Texte -
● ● ●

En plaçant l’égalité sociale, la redistribution, les procédés démocratiques et la refonte institutionnelle au cœur de son action, le programme de la Nupes interroge bien, sans toujours le revendiquer, les fondements du néo-libéralisme.

À l’inverse, par leur contribution au délitement de l’État social et leur inclinaison pour une « politique de l’offre », l’« aile gauche du macronisme » comme les héritiers du hollandisme semblent s’être écartés des fondements doctrinaux de la social-démocratie. Ce constat invite à interroger le rôle politique dévolu à cette étiquette.

Le lancement de La Convention illustre la fonction politique de la référence à l’identité sociale-démocrate. Entouré de François Hollande et de plusieurs des figures de la social-démocratie européenne, Bernard Cazeneuve a construit son discours autour de la revendication d’une culture de gouvernement. Il a rejoué l’opposition traditionnelle entre les courants radicaux de la gauche, jugés irréalistes, et sa branche réformiste, raisonnable, capable d’assumer sa vocation à gouverner.

Ce schéma s’observe dans la trajectoire de nombre des partis socialistes européens. Leur identité s’est progressivement ancrée dans les capacités à intégrer les contraintes économiques et budgétaires de l’État et à exercer durablement le pouvoir, plutôt que dans une revendication idéologique ou une alternative politique marquée.

En France, c’est ce qu’illustre le premier septennat de François Mitterrand. La rupture avec le projet de 1981 et l’adoption des outils de la gouvernementalité libérale sont alors justifiées en tant que gages de la capacité du parti à gérer les affaires courantes du pays.

En prolongeant ce schéma, le discours de Bernard Cazeneuve passe sous silence les positions social-libérales du hollandisme (concernant, par exemple, les crédits d’impôts aux entreprises ou la loi travail). Il renvoie également la Nupes à une irresponsabilité de radicaux, voire à une extrême gauche pendant de l’extrême droite.

En arguant que le pouvoir ne se conquiert pas par les marges, il s’agit de revendiquer une position centrale susceptible d’agréger des intérêts divers et de profiter des logiques d’alternance. C’est une position que reprennent les courants qui, au sein du PS, se sont exprimés contre la Nupes. Cependant, en dépit de leur revendication de centralité, la ligne Cazeneuve comme les anti-Nupes du PS demeurent largement minoritaires au plan électoral.

L’avenir et les mouvements du balancier

Il est possible de distinguer plus précisément plusieurs types de stratégies.

● ● ●

Données fournies -
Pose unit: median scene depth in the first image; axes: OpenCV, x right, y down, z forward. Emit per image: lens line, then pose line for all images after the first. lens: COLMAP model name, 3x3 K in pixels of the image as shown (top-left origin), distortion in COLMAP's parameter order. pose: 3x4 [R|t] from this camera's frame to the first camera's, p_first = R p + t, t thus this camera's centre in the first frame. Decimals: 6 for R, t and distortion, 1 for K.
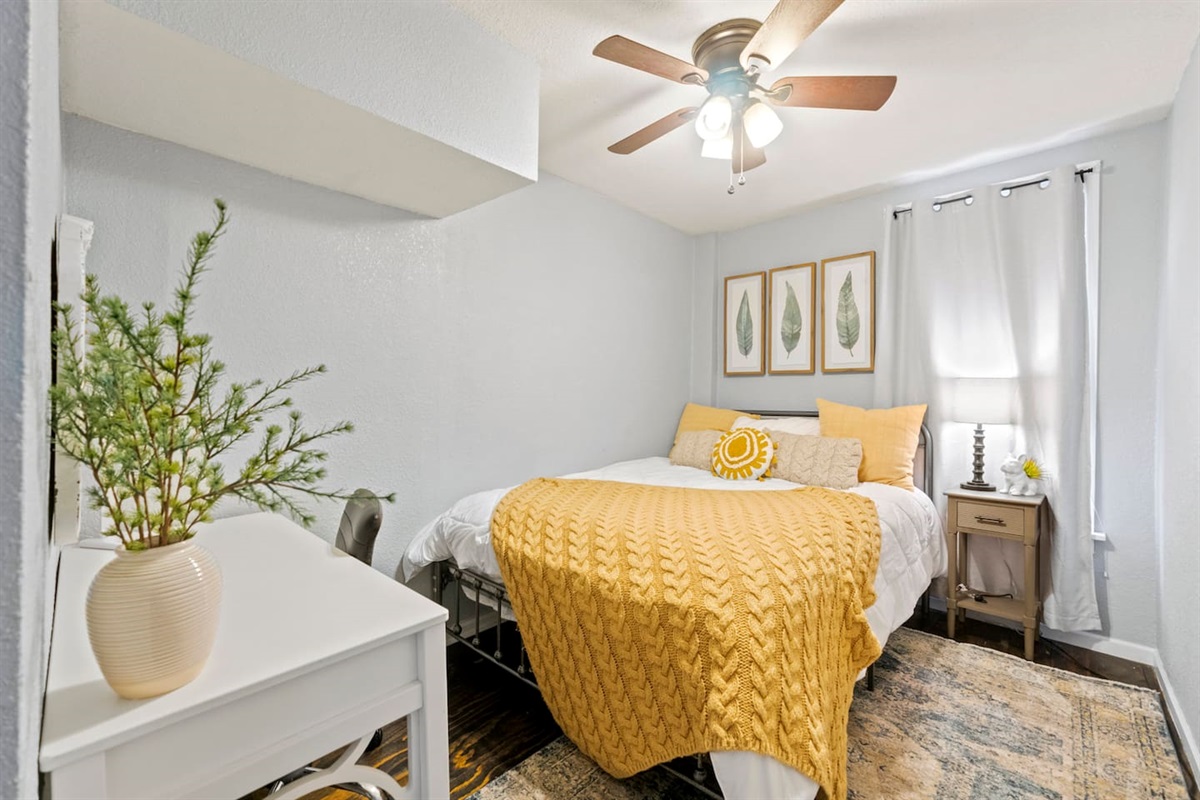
lens RADIAL K [[488.8, 0, 601.5], [0, 488.8, 397.2], [0, 0, 1]] dist [-0.016255, -0.000005]
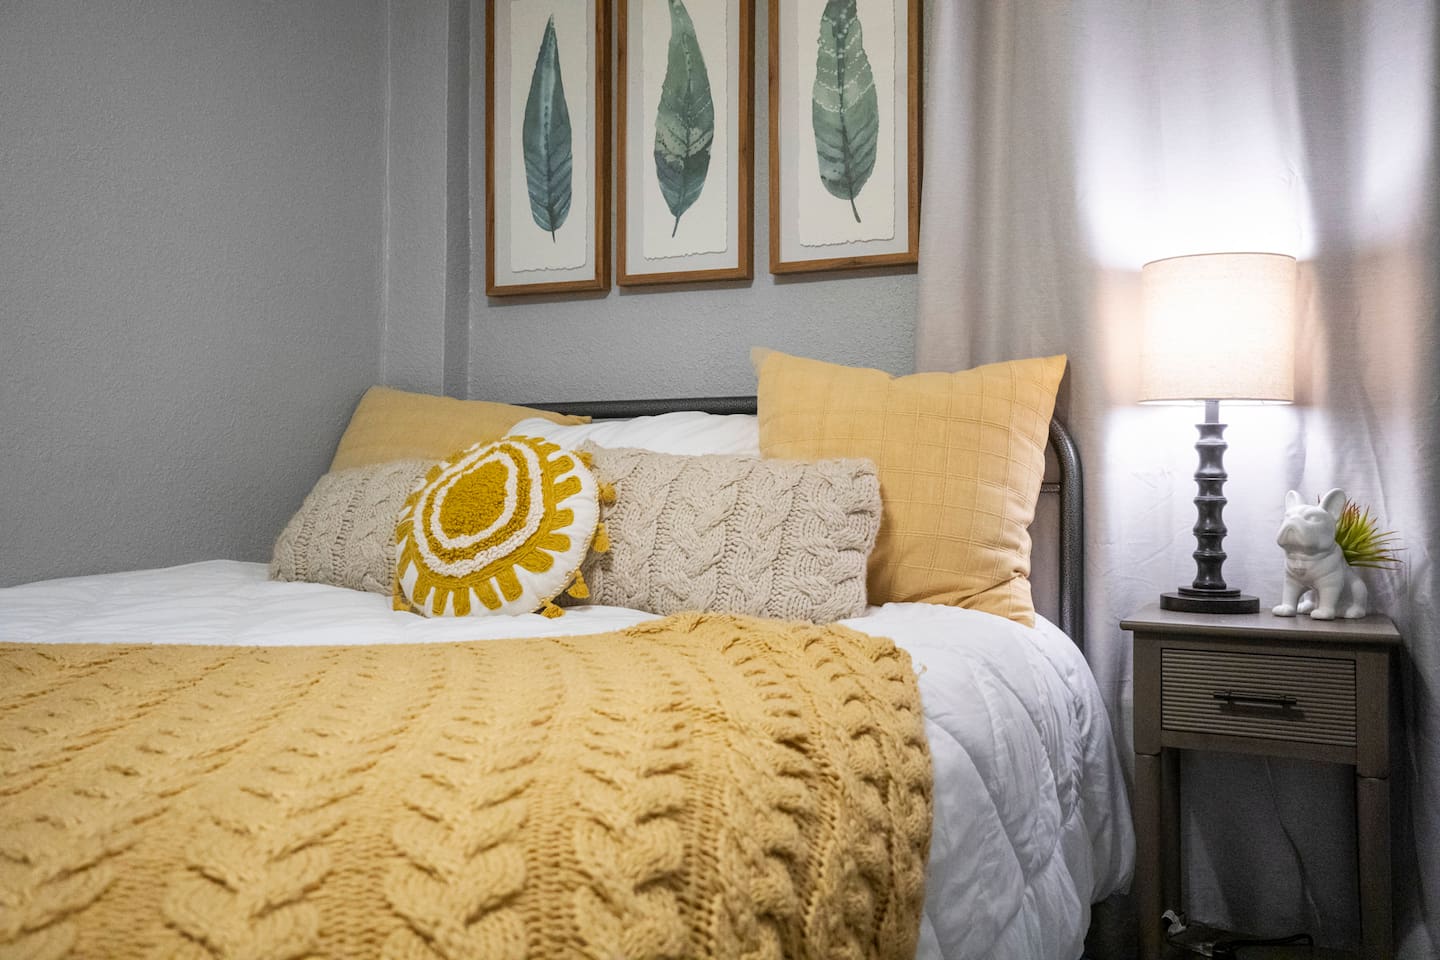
lens RADIAL K [[1131.9, 0, 719.8], [0, 1131.9, 479.9], [0, 0, 1]] dist [0.003455, 0.009220]
pose [[0.948503, -0.003531, 0.316747, 0.221975], [0.004208, 0.999990, -0.001453, 0.099128], [-0.316739, 0.002711, 0.948509, 0.372176]]
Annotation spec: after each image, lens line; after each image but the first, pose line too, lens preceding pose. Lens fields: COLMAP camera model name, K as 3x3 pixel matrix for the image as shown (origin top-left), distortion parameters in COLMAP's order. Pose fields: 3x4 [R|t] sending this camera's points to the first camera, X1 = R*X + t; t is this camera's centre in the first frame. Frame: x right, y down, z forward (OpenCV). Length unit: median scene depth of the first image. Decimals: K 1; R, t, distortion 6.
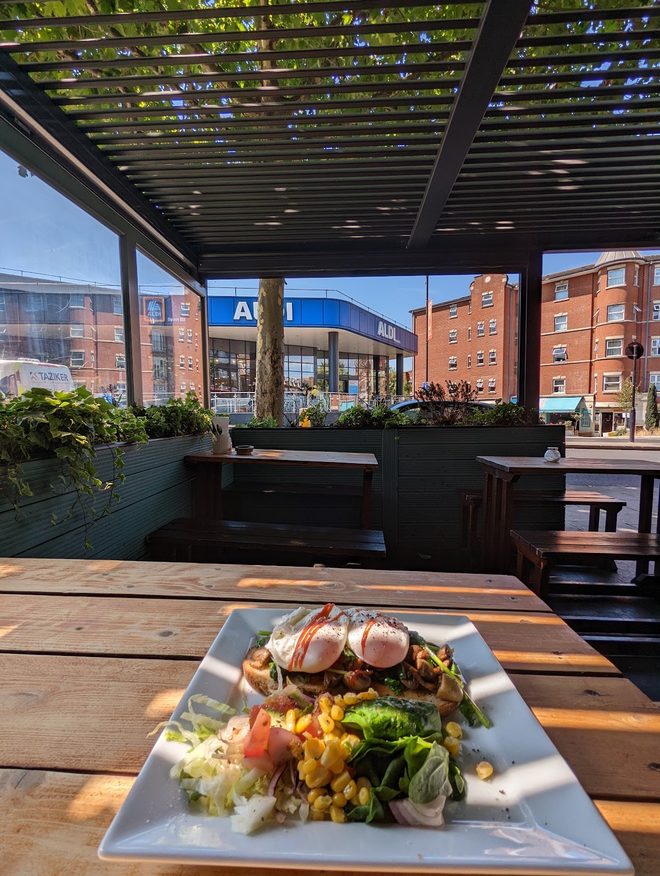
lens RADIAL K [[419.0, 0, 330.0], [0, 419.0, 438.0], [0, 0, 1]] dist [-0.000671, -0.000647]
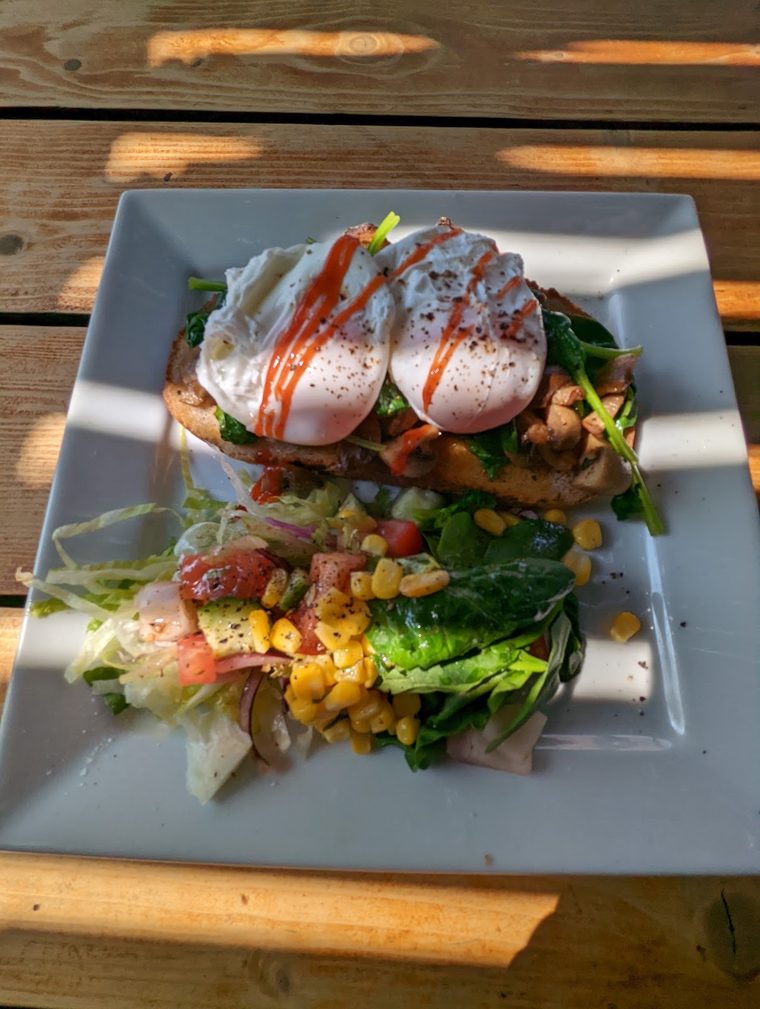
lens RADIAL K [[482.6, 0, 380.0], [0, 482.6, 504.5], [0, 0, 1]] dist [-0.000671, -0.000647]
pose [[0.999485, -0.006062, -0.031511, 0.027494], [0.031796, 0.319303, 0.947119, 0.050747], [0.004320, -0.947633, 0.319331, 0.432251]]
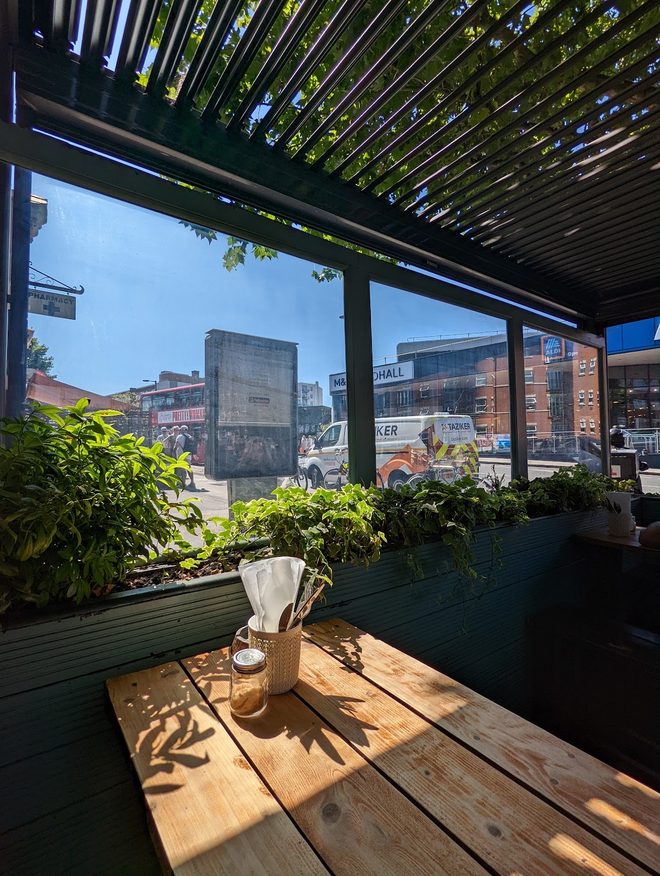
lens RADIAL K [[419.0, 0, 330.0], [0, 419.0, 438.0], [0, 0, 1]] dist [-0.000671, -0.000647]
pose [[0.632771, -0.021698, -0.774035, 0.129288], [-0.046566, 0.996732, -0.066008, -0.314190], [0.772938, 0.077811, 0.629693, -0.023630]]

● ● ●

Ce qu'il faut faire - Mets à jour le texte sur la Nupes : recopie-le en commençant par « En plaçant l’égalité » et en allant jusqu'à « fondements du néo-libéralisme. », et mets « justice fiscale » à la place de « redistribution ».

Réponse écrite -
En plaçant l’égalité sociale, la justice fiscale, les procédés démocratiques et la refonte institutionnelle au cœur de son action, le programme de la Nupes interroge bien, sans toujours le revendiquer, les fondements du néo-libéralisme.